Traders work at the center as GameStop trades on the floor at the New York Stock Exchange (NYSE) in New York City, US, June 12, 2024.
Brendan McDiarmid | Reuters
GameStop Shares fell to session lows on Monday after the company's highly anticipated annual meeting failed to provide any concrete updates on the video game retailer's future plans.
Meme stock fell nearly 12%, as its rescheduled shareholder event concluded without any detailed remarks about its strategies. None of the shareholders were able to ask their questions during the meeting, which lasted about 30 minutes. Shares fell 17% to $23.79.
GameStop
In brief introductory remarks, CEO Ryan Cohen reiterated the company's plans to focus on cutting costs and increasing profits and hinted that more store closings may be on the horizon.
“Revenues without earnings and the potential for future cash flows are worthless to shareholders. This means a smaller network of stores with an expanded assortment of higher value items that fit our commerce model,” Cohen said.
Cohen did not provide further details about the company's future growth strategies. He spoke of the importance of having a “strong balance sheet” and described it as a “strategic advantage” – especially in times of economic uncertainty. As of May 4, GameStop had about $1 billion in cash and cash equivalents on its balance sheet.
“Although the future is always uncertain, the monetary and fiscal policies pursued over the past decade within the United States and globally represent historical anomalies. An exit from an ultra-low interest rate environment will likely have unforeseen adverse effects throughout “The economy, as we saw with inflation reaching unexpected levels.” “40-year highs in 2022,” Cohen said.

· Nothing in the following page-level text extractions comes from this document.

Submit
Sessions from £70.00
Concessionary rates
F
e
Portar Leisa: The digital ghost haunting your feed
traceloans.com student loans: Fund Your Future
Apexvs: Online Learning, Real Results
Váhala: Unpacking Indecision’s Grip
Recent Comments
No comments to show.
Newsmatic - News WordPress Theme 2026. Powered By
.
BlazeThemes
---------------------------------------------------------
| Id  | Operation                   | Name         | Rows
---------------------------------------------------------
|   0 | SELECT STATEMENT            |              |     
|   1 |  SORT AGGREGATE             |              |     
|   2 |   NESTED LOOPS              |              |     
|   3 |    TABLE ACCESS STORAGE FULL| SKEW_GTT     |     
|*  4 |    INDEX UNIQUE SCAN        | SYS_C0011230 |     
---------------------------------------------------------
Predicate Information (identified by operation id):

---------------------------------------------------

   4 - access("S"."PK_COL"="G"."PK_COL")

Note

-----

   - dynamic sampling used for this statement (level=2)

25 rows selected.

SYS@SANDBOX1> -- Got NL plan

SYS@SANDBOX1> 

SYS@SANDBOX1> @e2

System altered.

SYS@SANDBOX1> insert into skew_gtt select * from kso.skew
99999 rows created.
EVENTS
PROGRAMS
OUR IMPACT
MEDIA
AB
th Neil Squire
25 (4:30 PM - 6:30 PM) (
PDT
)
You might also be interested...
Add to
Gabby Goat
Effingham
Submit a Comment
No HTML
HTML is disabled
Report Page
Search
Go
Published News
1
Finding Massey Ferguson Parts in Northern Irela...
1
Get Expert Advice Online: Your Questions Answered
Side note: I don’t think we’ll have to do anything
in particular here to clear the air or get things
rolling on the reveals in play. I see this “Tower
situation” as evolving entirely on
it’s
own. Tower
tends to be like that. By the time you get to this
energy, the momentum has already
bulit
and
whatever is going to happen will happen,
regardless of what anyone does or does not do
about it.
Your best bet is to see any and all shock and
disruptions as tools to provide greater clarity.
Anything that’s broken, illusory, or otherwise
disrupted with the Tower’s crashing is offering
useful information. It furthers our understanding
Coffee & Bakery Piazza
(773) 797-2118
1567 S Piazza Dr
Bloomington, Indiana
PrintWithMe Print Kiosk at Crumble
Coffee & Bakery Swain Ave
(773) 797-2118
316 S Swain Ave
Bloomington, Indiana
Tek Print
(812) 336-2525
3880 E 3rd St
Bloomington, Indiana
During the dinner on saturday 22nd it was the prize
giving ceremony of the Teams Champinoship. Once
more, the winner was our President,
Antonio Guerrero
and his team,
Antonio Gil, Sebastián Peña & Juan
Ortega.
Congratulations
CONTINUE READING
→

“With current interest rates, investments made in the current economic climate must bear a higher return threshold,” he added. “As my father always said, actions speak louder than words. We are focused on building long-term shareholder value. We are not here to make promises or hype things up, we are here to work.”
The event was disrupted by computer problems and was postponed on Thursday as servers crashed due to overwhelming interest in the broadcast.
GameStop was back in the spotlight when Reddit mob boss Roaring Kitty, whose legal name is Keith Gill, sparked another trading frenzy. Gill gained notoriety in the online trading world in 2021 for touting his large positions in GameStop, both in common stock and risky options. Since his return to the scene, his position has surpassed 9 million GameStop shares after exiting a giant call option position before expiration.
The stock has risen seven of the past eight weeks after doubling in May. Year to date, it's up about 45%.
GameStop is still struggling to pivot to online gaming and move away from traditional video game purchasing, with investors counting on Cohen to finally reinvent the company.
The retailer recently raised more than $2 billion selling stock on the market as the video game company benefited from the rise of the revived meme. GameStop said it intends to use the funds for general corporate purposes, which may include acquisitions and investments.